Il futsal è un gioco di percezione

Accade spesso, negli sport di squadra, di essere travolti dall’impellente necessità di organizzare. Strutturare una squadra da necessità, spesso si trasforma in un abominio di rigidi obblighi tattici.
Accade nel basket, nel football americano e perfino in qualche misura nel calcio.

Da identità di squadra a rigida esecuzione di uno schema. Da spartito a diktat. Costringendo il giocatore ad inseguire una chimera d’informazioni che è impossibile processare e poi eseguire nello convulso stress agonistico di una partita.

Come ama ripetere Venancio Lopez, uno dei maestri tattici del futsal. Si, questo sport giocato con i piedi, al chiuso e con una palla che rimbalza poco. Lopez definisce il futsal: una disciplina di PERCEZIONE. Si, scritto tutto maiuscolo. Perché in quella semplice affermazione si racchiude una intera filosofia.

Quella tipica dei giochi. Perché il futsal è un gioco. Senza scomodare la teoria dei giochi, i suoi modelli matematici di integrazione strategica di modelli razionali. Un gioco che ha delle regole e un finito numero di eventi possibili all’interno d’un modello erratico ad alta ripetibilità.

Le squadre che ricercano una estrema organizzazione, come vi direbbe Carlo Ancellotti, finiscono con l’essere estremamente prevedibili. È irrealistico pensare che un agonista sia in grado di scegliere una soluzione da un ventaglio di possibilità finite che sia ogni volta diversa. Aggravato dallo sforzo fisico del gesto sportivo.

Se il futsal è uno sport di percezione, potrebbe sembrare riduttivo associarlo alla dualità del “giusto e sbagliato”. Si tratta piuttosto d’eseguire una scelta in base alle informazioni percepite. Una soluzione al problema posto dal campo non è mai binaria.

Un giocatore può completare la sua percezione di una situazione di gioco con l’ausilio delle indicazioni di un allenatore. Non può mai accadere il contrario. Helmuth Karl Bernhard von Moltke vi direbbe oggi come nel 1833 che: “nessun piano sopravvive al contatto con il nemico”.

I giocatori sul campo non sono meri esecutori di uno spartito, ne sono gli interpreti. Così come accade nella concertistica, è l’interpretazione personale a rendere unico un brano ripetuto già migliaia di volte. La scelta del giocatore è frutto di una percezione evoluta dalla sua esperienza.
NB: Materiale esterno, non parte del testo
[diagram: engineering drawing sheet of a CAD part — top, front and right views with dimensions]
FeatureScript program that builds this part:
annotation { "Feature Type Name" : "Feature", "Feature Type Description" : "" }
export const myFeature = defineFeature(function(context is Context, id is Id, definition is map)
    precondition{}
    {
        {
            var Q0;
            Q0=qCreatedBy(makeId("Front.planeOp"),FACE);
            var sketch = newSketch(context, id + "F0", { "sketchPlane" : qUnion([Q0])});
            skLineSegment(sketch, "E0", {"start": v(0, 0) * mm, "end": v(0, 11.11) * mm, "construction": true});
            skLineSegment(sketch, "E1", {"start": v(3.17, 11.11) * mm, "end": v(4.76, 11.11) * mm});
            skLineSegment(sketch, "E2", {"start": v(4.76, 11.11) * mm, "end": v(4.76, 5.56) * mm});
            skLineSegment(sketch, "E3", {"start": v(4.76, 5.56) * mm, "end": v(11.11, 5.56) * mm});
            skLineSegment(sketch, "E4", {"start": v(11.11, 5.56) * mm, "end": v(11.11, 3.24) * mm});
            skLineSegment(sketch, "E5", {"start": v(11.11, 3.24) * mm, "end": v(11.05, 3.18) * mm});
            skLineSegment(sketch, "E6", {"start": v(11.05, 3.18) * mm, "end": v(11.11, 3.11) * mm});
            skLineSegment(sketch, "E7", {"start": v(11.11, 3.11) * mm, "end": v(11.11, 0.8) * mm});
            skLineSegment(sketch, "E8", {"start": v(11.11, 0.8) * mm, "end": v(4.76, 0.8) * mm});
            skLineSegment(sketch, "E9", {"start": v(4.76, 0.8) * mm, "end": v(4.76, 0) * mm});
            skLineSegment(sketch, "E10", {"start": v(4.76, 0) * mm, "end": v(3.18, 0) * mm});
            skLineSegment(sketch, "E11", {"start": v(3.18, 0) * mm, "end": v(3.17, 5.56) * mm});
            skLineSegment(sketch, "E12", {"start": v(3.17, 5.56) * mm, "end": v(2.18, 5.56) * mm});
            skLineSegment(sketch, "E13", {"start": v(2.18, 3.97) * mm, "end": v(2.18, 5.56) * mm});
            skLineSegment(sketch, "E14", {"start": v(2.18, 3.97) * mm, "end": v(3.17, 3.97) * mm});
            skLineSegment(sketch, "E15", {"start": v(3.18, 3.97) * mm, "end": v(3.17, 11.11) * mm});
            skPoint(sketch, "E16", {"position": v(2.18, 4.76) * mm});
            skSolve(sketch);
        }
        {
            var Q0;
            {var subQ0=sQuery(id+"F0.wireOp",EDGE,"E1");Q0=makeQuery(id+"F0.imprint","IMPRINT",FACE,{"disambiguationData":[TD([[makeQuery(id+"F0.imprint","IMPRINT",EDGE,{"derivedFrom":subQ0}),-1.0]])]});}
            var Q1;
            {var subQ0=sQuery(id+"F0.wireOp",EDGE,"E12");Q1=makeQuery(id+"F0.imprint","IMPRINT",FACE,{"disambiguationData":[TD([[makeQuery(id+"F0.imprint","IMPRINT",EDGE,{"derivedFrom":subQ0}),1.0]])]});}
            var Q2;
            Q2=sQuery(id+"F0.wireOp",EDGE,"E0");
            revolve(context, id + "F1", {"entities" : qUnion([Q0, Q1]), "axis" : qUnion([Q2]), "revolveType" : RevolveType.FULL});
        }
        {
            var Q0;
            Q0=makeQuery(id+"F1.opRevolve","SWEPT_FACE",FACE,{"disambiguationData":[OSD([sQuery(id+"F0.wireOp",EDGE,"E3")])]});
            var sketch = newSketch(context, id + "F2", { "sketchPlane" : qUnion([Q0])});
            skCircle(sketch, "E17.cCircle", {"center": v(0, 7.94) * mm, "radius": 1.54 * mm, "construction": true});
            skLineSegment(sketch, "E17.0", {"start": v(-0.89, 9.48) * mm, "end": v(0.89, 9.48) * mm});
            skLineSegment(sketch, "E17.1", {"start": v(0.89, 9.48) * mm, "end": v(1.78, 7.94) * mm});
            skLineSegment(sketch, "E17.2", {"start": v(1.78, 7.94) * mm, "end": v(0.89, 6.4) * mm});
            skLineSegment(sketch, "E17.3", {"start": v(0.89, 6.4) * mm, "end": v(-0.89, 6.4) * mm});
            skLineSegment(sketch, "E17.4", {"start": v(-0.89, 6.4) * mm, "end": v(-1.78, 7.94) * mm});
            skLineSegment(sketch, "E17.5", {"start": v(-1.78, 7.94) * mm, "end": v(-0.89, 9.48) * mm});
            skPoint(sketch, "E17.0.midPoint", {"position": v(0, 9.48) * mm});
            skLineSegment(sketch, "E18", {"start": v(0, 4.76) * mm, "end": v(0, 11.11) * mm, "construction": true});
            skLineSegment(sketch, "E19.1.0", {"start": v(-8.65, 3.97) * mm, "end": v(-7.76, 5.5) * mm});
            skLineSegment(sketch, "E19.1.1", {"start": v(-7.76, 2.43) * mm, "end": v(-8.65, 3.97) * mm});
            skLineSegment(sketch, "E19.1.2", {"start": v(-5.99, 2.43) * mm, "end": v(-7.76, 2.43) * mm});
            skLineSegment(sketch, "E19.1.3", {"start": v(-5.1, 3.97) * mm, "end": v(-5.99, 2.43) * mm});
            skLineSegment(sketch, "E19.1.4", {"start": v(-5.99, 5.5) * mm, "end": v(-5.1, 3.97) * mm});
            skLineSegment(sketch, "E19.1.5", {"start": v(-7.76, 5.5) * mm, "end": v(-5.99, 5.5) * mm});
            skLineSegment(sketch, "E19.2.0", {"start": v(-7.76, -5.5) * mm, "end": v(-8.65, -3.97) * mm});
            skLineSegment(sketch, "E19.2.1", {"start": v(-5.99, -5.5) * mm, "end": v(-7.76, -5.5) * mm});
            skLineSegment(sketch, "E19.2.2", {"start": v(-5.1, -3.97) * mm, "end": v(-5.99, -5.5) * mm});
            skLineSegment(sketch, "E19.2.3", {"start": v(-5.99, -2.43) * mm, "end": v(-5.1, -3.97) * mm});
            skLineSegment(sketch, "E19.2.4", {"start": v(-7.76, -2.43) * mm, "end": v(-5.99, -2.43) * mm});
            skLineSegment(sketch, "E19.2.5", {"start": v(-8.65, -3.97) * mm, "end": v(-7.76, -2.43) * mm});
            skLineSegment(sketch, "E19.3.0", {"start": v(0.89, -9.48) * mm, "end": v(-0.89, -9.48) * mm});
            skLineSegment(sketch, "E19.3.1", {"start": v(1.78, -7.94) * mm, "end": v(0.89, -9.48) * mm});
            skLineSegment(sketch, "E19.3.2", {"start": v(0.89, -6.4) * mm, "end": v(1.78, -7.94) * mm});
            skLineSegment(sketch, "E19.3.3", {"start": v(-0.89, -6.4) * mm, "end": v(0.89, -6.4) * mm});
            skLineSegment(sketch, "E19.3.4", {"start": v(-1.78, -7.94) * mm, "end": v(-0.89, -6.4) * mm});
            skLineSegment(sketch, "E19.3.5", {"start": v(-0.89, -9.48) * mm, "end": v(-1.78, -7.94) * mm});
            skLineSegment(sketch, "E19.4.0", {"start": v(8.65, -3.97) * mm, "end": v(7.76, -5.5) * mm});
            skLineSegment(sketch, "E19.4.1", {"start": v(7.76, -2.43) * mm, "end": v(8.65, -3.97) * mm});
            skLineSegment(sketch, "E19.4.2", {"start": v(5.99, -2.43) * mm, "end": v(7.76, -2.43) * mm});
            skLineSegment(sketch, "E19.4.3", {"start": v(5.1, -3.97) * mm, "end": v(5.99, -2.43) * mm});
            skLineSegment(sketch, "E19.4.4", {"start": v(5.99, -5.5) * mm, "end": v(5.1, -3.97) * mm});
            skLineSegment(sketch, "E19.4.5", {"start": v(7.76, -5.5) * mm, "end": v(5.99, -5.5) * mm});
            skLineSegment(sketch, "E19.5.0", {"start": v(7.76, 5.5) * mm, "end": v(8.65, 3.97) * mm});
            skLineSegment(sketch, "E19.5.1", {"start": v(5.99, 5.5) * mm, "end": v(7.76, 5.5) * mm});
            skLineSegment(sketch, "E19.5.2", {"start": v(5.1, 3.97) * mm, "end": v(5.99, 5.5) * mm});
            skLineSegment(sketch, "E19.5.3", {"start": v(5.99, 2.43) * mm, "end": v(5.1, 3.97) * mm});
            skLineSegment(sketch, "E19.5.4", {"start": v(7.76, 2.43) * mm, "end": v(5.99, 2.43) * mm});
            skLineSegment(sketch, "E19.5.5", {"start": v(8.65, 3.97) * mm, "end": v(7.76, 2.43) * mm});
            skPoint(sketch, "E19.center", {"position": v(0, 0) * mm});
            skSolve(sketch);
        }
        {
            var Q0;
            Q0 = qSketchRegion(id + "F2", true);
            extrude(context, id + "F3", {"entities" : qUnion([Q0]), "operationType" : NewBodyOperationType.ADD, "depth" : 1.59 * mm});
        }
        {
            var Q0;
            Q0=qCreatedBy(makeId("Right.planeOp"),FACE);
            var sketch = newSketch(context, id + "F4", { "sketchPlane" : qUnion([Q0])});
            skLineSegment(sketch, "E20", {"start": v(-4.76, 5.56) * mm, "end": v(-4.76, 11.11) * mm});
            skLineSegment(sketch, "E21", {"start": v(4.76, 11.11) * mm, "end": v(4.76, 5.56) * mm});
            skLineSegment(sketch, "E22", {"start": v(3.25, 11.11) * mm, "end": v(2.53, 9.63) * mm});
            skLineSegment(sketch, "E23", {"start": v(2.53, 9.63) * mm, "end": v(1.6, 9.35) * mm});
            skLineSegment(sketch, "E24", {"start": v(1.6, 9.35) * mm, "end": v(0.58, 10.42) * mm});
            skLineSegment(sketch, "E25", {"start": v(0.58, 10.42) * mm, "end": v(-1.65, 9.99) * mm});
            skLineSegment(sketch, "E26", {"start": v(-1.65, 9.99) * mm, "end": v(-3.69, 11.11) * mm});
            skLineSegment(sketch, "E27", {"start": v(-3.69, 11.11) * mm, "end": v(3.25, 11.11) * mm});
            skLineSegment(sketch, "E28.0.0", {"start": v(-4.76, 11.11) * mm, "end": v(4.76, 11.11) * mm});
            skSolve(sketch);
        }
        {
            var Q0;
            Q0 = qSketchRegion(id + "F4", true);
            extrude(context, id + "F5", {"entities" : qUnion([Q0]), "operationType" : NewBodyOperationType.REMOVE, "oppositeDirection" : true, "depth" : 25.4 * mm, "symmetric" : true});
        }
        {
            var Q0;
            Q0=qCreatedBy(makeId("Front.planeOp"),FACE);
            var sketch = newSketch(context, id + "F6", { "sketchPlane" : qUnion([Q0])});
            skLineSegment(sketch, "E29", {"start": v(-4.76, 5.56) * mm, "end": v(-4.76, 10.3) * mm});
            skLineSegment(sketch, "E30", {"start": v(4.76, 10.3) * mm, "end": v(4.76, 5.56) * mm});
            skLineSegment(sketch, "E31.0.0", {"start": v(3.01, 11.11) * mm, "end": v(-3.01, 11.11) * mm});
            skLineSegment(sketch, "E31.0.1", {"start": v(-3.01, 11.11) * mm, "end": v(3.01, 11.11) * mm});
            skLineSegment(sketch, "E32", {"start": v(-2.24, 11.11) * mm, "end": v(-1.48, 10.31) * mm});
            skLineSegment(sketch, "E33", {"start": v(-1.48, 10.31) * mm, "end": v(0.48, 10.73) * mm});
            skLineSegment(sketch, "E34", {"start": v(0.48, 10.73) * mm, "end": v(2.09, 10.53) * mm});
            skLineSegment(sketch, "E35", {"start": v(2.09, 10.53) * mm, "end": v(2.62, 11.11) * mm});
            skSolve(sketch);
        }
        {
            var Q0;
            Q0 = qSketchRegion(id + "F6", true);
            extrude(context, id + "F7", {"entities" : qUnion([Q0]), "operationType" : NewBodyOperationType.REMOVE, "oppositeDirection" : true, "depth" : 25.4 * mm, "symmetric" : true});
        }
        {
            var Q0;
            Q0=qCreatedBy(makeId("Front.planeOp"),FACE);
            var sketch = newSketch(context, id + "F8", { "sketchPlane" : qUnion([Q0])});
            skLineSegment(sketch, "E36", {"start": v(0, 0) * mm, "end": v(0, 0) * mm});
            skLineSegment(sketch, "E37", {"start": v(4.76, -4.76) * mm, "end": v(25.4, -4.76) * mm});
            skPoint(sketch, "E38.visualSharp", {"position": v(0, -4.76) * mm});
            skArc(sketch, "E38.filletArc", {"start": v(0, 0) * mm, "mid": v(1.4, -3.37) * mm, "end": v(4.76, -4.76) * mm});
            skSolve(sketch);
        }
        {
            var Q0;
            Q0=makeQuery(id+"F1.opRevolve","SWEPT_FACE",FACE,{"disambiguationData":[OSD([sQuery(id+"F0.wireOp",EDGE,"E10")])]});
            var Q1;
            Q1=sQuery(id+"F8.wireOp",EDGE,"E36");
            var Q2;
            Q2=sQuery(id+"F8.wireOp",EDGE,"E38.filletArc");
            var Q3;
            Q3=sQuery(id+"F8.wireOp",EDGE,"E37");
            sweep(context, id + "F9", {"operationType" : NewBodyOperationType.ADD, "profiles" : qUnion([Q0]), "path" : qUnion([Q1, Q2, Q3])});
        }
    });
Gli allenatori con più successo sono quelli capaci di scegliere i giocatori migliori, per la loro filosofia di gioco. Capaci allo stesso tempo d’affidarsi alla percezione degli interpreti per assicurarsi il risultato. Nemmeno i giocatori di Football Manager (un videogioco manageriale di calcio ndr) fanno esattamente quello che viene indicato nella tattica. Interpretano un modello probabilistico.

Però eccoli assieparsi in panchina i profeti del modulo, delle giocate fly-by-wire (il sistema di volo dei caccia moderni, letteralmente volare con il filo ndr), del copia e incolla, dello spartito suonato invece che interpretato.

Un peccato. Mortale. Di quelli che richiederebbero l’intervento di una qualche divinità per punire i colpevoli. Lì fuori ci sono squadre belle da guardare giocare, squadre che potrebbero essere bellissime se ci si affidasse più alla percezione del giocatori che alla computazione.